__TASK__:
Write out every entry exactly as it stands.

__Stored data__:
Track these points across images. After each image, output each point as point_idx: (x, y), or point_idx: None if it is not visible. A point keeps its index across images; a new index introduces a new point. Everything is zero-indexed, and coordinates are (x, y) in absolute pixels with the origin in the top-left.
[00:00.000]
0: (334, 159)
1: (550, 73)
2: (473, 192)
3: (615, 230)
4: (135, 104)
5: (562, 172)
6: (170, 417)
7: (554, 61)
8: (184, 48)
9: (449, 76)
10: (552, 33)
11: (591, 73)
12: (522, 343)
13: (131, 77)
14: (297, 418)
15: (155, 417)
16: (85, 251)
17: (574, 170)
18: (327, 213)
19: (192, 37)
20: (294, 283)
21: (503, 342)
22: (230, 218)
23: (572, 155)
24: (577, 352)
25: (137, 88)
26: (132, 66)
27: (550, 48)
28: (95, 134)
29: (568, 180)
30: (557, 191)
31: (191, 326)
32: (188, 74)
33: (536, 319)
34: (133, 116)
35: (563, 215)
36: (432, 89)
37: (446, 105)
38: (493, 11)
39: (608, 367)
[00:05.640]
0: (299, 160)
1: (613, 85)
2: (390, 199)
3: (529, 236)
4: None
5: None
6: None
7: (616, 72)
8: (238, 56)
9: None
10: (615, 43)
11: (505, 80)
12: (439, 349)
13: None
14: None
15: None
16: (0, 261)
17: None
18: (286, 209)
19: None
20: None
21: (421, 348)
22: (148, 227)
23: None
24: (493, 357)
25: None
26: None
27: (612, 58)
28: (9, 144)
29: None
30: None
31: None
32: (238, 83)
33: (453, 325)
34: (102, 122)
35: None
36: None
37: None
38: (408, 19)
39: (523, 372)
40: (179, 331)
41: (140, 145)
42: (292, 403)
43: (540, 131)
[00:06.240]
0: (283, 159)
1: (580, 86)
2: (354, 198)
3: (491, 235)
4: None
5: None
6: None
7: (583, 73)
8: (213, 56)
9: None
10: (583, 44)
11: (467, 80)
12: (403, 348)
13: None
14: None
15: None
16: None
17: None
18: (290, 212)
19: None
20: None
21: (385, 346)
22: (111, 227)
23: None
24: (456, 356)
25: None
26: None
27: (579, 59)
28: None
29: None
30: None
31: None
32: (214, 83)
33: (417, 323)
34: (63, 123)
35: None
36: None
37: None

__ANSWER TO THIS EXERCISE__:
Track these points across images. After each image, output each point as point_idx: (x, y), or point_idx: None if it is not visible. A point keeps its index across images; a new index introduces a new point. Everything is zero-indexed, and coordinates are (x, y) in absolute pixels with the origin in the top-left.
[00:00.000]
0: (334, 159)
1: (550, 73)
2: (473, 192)
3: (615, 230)
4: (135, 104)
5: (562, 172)
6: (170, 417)
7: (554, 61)
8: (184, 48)
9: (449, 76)
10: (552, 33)
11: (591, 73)
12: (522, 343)
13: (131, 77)
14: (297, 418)
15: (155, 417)
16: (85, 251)
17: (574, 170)
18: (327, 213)
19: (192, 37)
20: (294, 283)
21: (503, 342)
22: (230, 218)
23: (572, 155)
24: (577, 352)
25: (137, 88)
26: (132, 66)
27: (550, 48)
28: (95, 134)
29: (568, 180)
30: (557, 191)
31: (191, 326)
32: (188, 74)
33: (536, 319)
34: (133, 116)
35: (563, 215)
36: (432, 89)
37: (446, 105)
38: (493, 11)
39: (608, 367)
[00:05.640]
0: (299, 160)
1: (613, 85)
2: (390, 199)
3: (529, 236)
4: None
5: None
6: None
7: (616, 72)
8: (238, 56)
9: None
10: (615, 43)
11: (505, 80)
12: (439, 349)
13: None
14: None
15: None
16: (0, 261)
17: None
18: (286, 209)
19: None
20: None
21: (421, 348)
22: (148, 227)
23: None
24: (493, 357)
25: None
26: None
27: (612, 58)
28: (9, 144)
29: None
30: None
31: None
32: (238, 83)
33: (453, 325)
34: (102, 122)
35: None
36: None
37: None
38: (408, 19)
39: (523, 372)
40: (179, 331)
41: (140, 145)
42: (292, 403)
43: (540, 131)
[00:06.240]
0: (283, 159)
1: (580, 86)
2: (354, 198)
3: (491, 235)
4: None
5: None
6: None
7: (583, 73)
8: (213, 56)
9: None
10: (583, 44)
11: (467, 80)
12: (403, 348)
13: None
14: None
15: None
16: None
17: None
18: (290, 212)
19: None
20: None
21: (385, 346)
22: (111, 227)
23: None
24: (456, 356)
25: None
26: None
27: (579, 59)
28: None
29: None
30: None
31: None
32: (214, 83)
33: (417, 323)
34: (63, 123)
35: None
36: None
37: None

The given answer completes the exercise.